The Department of Philosophy, with support from the Humboldt Foundation Anneliese
Maier Research Award, sponsored an international and interdisciplinary workshop on
Schizophrenia: Levels of Interpretation which took place on October 25-26, 2012. The
workshop was organized by Prof. Shaun Gallagher, the Lillian and Morrie Moss Chair
of Excellence. Featured speakers included Jorge Dávila (Psychiatry, Universidad Nacional
– Bogotá, Colombia), George Graham (Philosophy, Georgia State University), John Lysaker
(Philosophy, Emory University), Paul Lysaker (Psychiatry, Indiana University), Albert
Newen (Philosophy, Bochum University), Jean-Michel Roy (Philosophy/Cognitive Science,
ENS, Lyon), Michael Schwartz (Psychiatry, Texas A&M Health Science Center School of
Medicine), Anna Strasser (School of Mind and Brain, Humboldt University, Berlin),
Somogy Varga (Philosophy, University of Memphis), Gottfried Vosgerau (Philosophy,
Heinrich Heine University, Dusseldorf), Osborne Wiggins (Philosophy, University of
Louisville). Program and more information to the workshop webpage here.
|Dr. Gallagher's Humboldt Foundation Award
Prof. Shaun Gallagher, the Lillian and Morrie Moss Professor of Philosophy, was one of seven researchers
in humanities and social sciences awarded the Anneliese Maier Research Award by the Alexander von Humboldt Foundation on September 13, 2012 in a ceremony at the University of Heidelberg. The award was
presented by Dr. Annette Schavan, Germany’s Minister of Education. This new 5-year
Humboldt Fellowship was awarded for the first time this year. It is designed to promote
the internationalization of the humanities and social sciences in Germany. The award
amount of EUR 250,000 will be used to support research collaborations between the
University of Memphis and the Ruhr University, Bochum, in Germany, including short-term
research visits by Ph.D. students and post-doctoral researchers at both institutions.

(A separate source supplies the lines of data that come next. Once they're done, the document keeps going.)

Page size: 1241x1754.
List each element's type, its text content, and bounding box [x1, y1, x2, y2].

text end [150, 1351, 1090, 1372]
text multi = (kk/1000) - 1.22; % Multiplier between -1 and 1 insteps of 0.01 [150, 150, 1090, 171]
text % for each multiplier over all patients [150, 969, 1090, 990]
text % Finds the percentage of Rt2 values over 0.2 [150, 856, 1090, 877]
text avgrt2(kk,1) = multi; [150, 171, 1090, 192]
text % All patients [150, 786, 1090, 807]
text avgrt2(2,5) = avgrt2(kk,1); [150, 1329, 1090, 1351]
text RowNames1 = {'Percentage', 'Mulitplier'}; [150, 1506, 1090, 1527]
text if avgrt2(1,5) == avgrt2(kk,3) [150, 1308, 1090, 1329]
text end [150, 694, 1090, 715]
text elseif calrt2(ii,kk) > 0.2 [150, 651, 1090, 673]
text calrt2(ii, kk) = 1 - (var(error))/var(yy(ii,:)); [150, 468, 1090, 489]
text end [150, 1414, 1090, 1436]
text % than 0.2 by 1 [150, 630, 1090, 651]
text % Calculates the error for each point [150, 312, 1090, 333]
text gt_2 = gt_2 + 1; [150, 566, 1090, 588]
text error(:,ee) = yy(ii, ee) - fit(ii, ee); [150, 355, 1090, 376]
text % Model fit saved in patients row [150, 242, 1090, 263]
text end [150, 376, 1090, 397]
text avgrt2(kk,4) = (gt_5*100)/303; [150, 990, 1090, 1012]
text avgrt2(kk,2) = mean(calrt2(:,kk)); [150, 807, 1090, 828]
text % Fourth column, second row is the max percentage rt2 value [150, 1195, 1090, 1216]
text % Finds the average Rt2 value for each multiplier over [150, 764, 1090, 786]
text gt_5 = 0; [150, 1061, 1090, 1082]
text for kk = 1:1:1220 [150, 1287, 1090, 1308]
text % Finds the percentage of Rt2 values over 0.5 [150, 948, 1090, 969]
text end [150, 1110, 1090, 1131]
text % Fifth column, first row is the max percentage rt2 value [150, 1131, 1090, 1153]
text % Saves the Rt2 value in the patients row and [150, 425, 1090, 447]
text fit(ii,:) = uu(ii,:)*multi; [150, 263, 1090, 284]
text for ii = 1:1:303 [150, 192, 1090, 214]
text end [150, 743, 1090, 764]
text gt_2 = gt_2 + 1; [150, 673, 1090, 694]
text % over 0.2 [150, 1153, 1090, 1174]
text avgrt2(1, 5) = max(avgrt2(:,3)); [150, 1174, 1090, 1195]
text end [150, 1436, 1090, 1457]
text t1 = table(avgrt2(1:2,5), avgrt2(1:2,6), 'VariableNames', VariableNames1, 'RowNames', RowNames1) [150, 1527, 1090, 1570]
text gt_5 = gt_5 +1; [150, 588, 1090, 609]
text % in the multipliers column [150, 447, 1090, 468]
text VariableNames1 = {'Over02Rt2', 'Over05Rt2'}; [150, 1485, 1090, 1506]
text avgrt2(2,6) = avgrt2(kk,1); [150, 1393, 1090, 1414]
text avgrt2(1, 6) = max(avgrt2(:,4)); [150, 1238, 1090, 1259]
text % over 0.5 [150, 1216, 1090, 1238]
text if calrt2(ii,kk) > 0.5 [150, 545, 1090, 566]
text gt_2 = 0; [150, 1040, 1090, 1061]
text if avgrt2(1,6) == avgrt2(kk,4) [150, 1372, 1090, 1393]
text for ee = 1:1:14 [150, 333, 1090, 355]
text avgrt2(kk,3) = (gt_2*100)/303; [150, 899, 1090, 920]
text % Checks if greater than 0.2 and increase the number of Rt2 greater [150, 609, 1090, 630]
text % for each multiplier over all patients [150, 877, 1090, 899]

Researchers are nominated by collaborative partners at German universities and research
The other six award winners were Katharina Boele-Woelki from the Netherlands one of
Europe's leading researchers on international and comparative family law; James Conant
a philosopher at the University of Chicago, medievalist historian Patrick Geary from
the Institute for Advanced Research, Princeton University; social psychologist Michele
Gelfand from the University of Maryland, Australian linguist Nicholas Evans, and anthropologist
of religion, Birgit Meyer from the Netherlands. The awards are funded by the German
Federal Ministry of Education and Research and named after the philosopher and historian
of science Anneliese Maier (1905 in Tübingen, Germany - 1971 in Rome, Italy) who conducted
research on the emergence of modern scientific thought from the 14th to 18th centuries,
particularly in the natural sciences.
At the award ceremony in Heidelberg, L to R: Annette Schavan, Minister of Education,
Prof. Shaun Gallagher, Prof. Albert Newen from Ruhr University, Bochum, and Dr. Helmut
Schwarz, President of the Alexander von Humboldt Foundation.